▸ **Exercise details**
How many lines of the data contain the string "hàng"? Write the number and nothing more.

(Page images and extracted text)

--- START ---

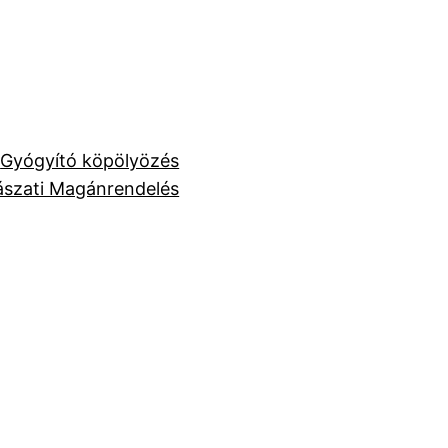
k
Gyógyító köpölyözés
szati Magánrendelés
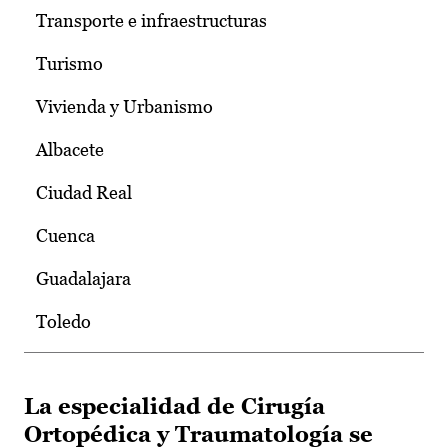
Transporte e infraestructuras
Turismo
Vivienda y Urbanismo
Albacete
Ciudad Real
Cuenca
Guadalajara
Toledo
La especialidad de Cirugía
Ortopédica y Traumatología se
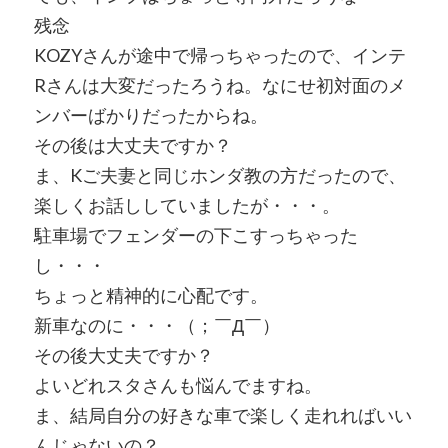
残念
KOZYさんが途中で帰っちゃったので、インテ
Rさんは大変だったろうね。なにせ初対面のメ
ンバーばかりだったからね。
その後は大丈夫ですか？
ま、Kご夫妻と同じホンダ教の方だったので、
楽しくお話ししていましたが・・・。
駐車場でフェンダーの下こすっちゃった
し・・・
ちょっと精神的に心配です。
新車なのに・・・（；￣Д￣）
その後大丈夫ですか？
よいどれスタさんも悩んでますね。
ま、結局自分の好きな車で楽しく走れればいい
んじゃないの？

--- END ---
--- START ---

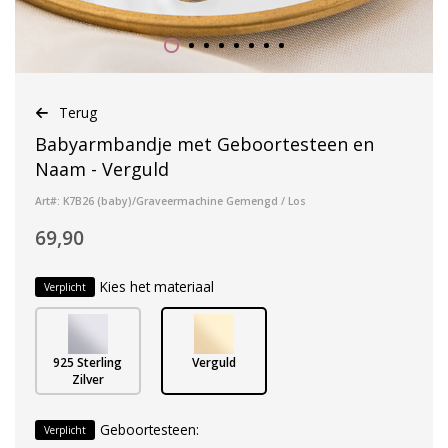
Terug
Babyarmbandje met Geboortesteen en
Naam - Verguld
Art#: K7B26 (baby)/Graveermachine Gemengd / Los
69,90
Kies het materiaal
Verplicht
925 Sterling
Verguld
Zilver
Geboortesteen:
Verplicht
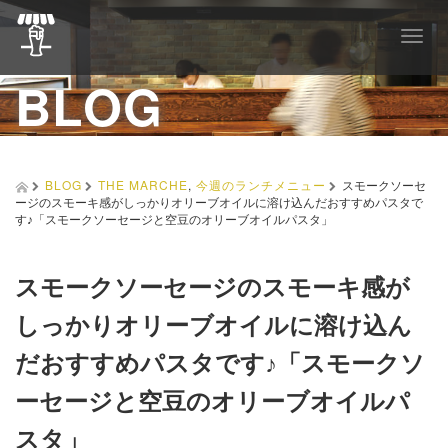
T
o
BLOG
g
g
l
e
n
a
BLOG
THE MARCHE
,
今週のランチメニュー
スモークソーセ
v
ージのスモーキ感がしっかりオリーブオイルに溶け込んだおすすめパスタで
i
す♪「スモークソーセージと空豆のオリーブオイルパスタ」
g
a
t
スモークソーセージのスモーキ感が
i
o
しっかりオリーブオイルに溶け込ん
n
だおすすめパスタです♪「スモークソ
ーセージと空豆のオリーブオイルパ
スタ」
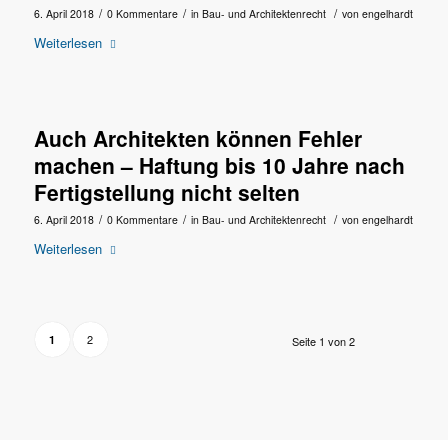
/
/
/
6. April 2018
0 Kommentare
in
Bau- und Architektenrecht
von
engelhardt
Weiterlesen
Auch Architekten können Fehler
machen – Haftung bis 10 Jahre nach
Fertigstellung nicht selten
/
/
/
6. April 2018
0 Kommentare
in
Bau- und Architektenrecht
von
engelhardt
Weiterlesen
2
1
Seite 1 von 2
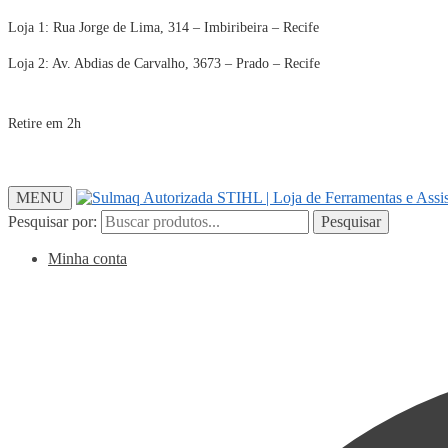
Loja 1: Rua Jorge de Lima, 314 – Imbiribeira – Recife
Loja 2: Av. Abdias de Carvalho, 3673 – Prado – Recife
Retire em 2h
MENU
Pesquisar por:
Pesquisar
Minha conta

--- END ---
--- START ---

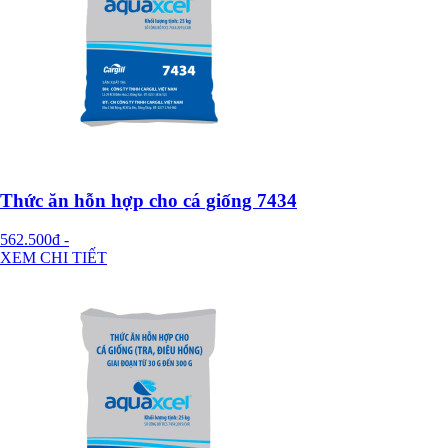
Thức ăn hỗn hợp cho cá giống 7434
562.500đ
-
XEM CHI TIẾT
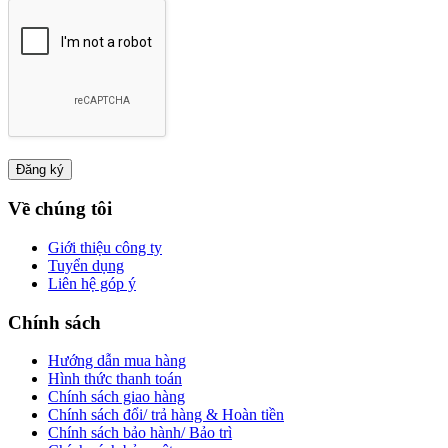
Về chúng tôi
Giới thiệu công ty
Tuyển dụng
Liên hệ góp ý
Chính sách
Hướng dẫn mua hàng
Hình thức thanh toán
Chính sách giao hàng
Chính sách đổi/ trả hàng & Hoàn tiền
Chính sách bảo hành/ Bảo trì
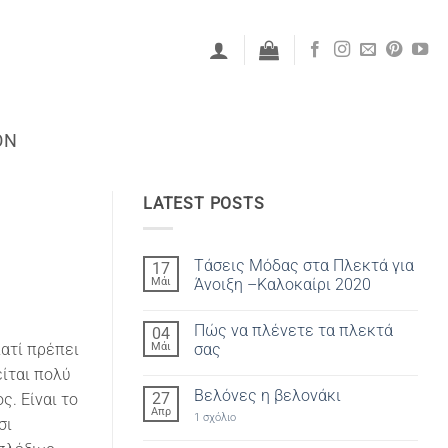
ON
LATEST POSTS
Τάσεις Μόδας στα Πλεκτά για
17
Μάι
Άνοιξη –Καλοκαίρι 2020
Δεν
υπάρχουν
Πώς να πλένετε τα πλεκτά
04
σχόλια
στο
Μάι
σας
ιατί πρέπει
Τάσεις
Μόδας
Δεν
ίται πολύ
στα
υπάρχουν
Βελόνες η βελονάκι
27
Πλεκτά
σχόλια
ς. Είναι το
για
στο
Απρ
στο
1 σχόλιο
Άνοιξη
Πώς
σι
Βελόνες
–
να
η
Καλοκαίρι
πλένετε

--- END ---

▸ **Task solution**
3